### What is required
For each line in the data that includes "list", make a copy.

### Source material
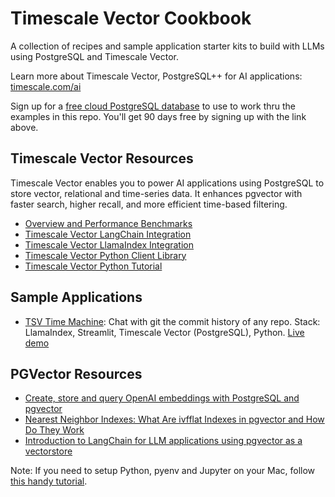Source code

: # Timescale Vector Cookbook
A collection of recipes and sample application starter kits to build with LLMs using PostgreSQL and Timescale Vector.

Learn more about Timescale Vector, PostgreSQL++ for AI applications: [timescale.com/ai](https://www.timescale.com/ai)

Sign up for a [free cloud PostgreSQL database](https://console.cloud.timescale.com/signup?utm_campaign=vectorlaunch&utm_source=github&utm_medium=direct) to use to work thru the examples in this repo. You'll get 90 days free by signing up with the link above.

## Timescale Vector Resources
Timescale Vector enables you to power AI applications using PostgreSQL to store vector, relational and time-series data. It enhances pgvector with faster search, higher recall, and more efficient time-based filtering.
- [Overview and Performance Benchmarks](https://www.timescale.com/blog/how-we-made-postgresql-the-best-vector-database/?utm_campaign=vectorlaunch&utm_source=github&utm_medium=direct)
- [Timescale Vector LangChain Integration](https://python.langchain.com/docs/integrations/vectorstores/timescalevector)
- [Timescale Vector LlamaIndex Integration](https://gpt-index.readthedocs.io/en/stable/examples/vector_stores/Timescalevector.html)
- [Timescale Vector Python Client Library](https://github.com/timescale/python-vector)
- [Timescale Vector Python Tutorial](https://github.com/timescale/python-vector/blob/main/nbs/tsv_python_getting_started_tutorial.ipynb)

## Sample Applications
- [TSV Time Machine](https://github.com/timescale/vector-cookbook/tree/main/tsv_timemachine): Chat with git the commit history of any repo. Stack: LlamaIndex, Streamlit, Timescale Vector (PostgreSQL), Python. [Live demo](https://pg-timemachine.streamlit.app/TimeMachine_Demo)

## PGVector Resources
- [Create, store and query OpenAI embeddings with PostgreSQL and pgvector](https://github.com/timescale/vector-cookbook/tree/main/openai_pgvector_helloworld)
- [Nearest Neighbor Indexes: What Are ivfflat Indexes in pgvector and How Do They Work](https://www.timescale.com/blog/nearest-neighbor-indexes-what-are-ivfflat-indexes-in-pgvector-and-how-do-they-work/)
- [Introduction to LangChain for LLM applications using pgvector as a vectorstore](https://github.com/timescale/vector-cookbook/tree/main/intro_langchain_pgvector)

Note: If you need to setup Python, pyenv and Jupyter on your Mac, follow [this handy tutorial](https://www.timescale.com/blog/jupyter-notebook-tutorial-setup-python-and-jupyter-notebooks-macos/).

---

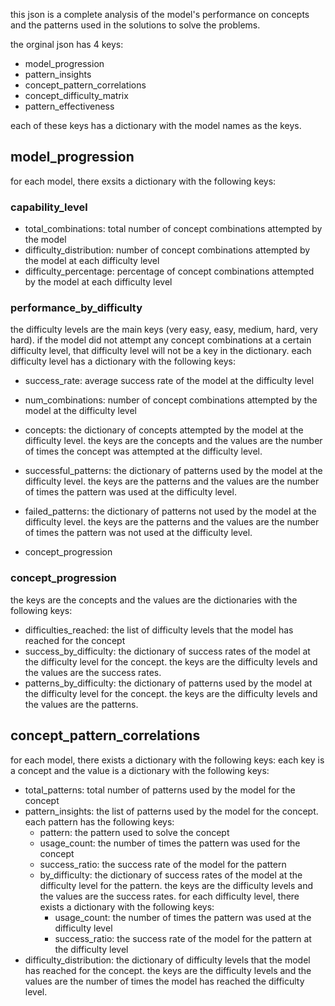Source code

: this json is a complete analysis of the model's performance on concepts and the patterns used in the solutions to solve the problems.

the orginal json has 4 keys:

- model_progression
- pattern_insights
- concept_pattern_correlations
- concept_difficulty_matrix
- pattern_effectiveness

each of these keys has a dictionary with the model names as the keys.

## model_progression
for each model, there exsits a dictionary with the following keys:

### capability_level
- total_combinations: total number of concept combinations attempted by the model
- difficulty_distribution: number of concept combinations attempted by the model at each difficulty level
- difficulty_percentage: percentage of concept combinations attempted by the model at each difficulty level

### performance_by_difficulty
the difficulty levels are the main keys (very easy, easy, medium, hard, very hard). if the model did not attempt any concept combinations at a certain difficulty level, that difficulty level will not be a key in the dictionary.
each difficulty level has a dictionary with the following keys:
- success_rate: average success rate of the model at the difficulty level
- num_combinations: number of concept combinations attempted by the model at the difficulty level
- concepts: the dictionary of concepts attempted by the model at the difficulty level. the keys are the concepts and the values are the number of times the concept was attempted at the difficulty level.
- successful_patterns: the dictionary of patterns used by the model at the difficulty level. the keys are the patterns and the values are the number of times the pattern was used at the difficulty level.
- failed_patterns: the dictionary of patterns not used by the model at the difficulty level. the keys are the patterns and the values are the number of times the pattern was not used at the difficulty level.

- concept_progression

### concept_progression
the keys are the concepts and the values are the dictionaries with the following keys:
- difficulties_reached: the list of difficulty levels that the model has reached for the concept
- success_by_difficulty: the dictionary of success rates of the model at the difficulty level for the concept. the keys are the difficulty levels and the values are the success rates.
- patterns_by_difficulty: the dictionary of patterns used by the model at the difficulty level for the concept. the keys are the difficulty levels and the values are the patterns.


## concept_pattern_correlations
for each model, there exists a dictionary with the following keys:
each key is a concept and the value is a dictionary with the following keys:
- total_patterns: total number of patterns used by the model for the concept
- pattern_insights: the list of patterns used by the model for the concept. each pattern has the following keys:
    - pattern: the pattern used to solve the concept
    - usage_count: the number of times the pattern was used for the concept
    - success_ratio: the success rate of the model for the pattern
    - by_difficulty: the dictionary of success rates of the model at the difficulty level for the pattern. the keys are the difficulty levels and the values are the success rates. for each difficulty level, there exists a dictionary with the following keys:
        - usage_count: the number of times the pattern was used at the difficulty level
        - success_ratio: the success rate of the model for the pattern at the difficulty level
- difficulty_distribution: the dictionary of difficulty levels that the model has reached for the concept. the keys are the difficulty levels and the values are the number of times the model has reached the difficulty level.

--

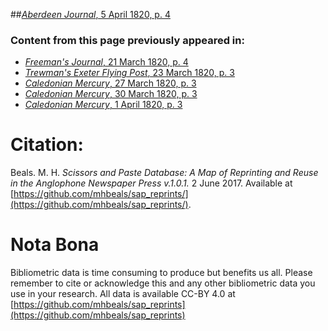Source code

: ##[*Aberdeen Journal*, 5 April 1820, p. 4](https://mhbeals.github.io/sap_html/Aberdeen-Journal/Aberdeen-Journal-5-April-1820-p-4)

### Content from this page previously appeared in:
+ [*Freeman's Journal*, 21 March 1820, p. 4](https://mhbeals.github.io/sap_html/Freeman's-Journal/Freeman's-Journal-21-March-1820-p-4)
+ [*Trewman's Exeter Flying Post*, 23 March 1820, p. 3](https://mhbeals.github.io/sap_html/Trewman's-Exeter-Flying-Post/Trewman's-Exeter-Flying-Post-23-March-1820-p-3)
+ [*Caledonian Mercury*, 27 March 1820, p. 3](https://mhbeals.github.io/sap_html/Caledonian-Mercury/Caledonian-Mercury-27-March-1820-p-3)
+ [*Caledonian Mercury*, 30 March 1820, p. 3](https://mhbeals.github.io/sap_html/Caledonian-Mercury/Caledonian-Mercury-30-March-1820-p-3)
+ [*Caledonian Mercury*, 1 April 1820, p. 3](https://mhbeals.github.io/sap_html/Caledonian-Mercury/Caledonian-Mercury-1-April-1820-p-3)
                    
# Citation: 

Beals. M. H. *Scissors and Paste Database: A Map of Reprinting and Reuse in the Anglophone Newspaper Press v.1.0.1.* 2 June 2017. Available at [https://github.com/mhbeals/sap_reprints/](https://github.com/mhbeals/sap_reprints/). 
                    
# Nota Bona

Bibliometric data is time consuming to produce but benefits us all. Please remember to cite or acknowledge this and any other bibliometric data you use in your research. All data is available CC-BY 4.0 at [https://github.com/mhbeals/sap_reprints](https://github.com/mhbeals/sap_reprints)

### Solution to the exercise
- difficulties_reached: the list of difficulty levels that the model has reached for the concept
- pattern_insights: the list of patterns used by the model for the concept. each pattern has the following keys:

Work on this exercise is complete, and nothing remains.